Healthcare professionals can improve their practise and minimise the risk of becoming subject to a fitness to practise investigation by reflecting on fitness to practise cases and learning from these.

The General Dental Council (GDC) is actively encouraging dentists and other dental practitioners to reflect on the outcome of fitness to practise procedures and to learn from these to improve their own practise.

The GDC regularly publish learning tools designed to help dentists and other dental practitioners understand the types of fitness to practise concerns raised and the different issues represented saying:

“We provide details of what happened following the initial assessment and the reasons for our actions. These insights will help you to reflect on your own practice and to learn from the experience of others… Most importantly, please think about any adjustments you might make that could improve the quality of care and services provided by you and your dental team.” 

Insights from GDC fitness to practise concerns: Jan to March 2019

The GDC’s insights report for the first quarter in 2019 shows that the number of complaints by the GDC continues to fall from 681 in 2015 to 342 in 2019.

Of the 342 complaints received, the majority (251) were opened for further investigation, 72 closed with no further action with the rest referred to another body or adjourned.

The insight provided by the GDC on the complaints that were opened for further investigation, 71 cases related to a single patient complaint, with 62 cases falling within the two following themes:

  • 33 – Cases related to a single conduct or behaviour concern e.g. putting personal gain before patient interest or a conviction (such as driving under the influence of alcohol or substance misuse).
  • 29 – Cases raised a single issue relating to clinical treatment. These included recommending treatment not clinically indicated, working outside of scope of practice, or concerns specific to procedures (e.g. orthodontics, examinations, implants).

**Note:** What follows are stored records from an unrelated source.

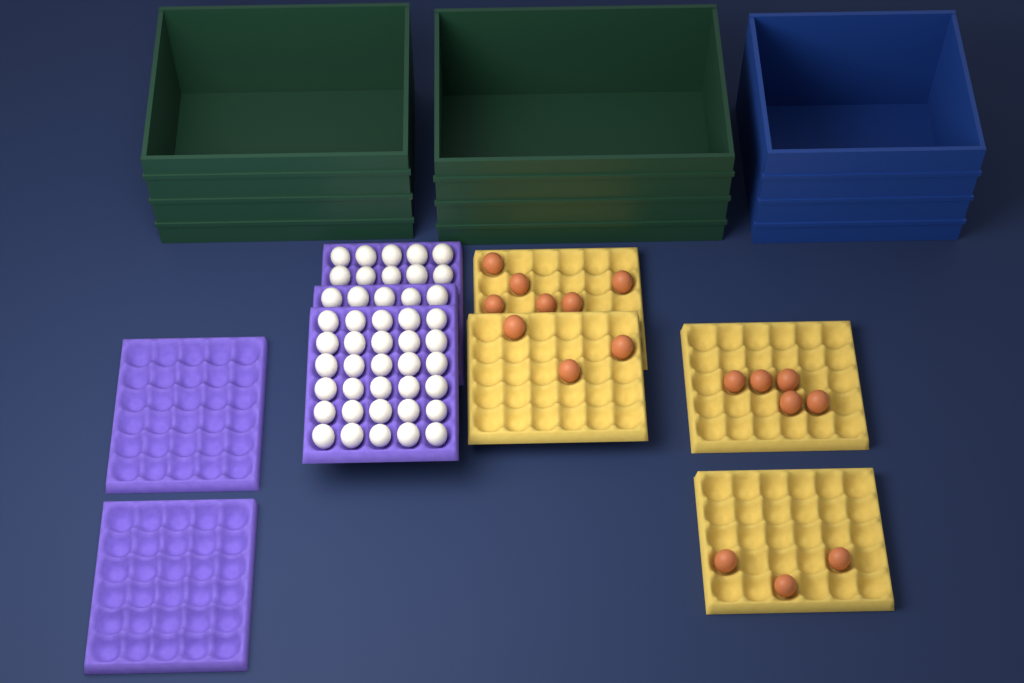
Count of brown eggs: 17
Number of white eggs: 45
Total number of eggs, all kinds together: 62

Clinical treatment concerns

Of the 251 cases opened for investigation,86 cases (130 themes) related to clinical treatment. These were either issues with a specific procedure, such as an extraction, or issues raised regarding a wider treatment plan over several appointments e.g. orthodontics.

The following are examples of cases opened in Q1 2019 with issues relating to clinical treatment:

  • A patient contacted us about orthodontic treatment performed by a dental professional. The concern stated that the treatment had taken longer than expected and was incomplete, due to dental supplier payment issues at the practice. The patient raised additional conduct concerns and, overall, the decision group judged that the potential risk of patient harm and potential damage to public confidence in dental professions was at a level that warranted further investigation.
  • A patient raised concerns over a check-up conducted without the removal dentures, which they felt could have prevented adequate screening of their soft tissues. Further, it was alleged that the dental professional had acted unprofessionally towards the patient. The information provided by the patient suggested that harm may have been caused as a result of the treatment received. Therefore, the case was opened for further investigation.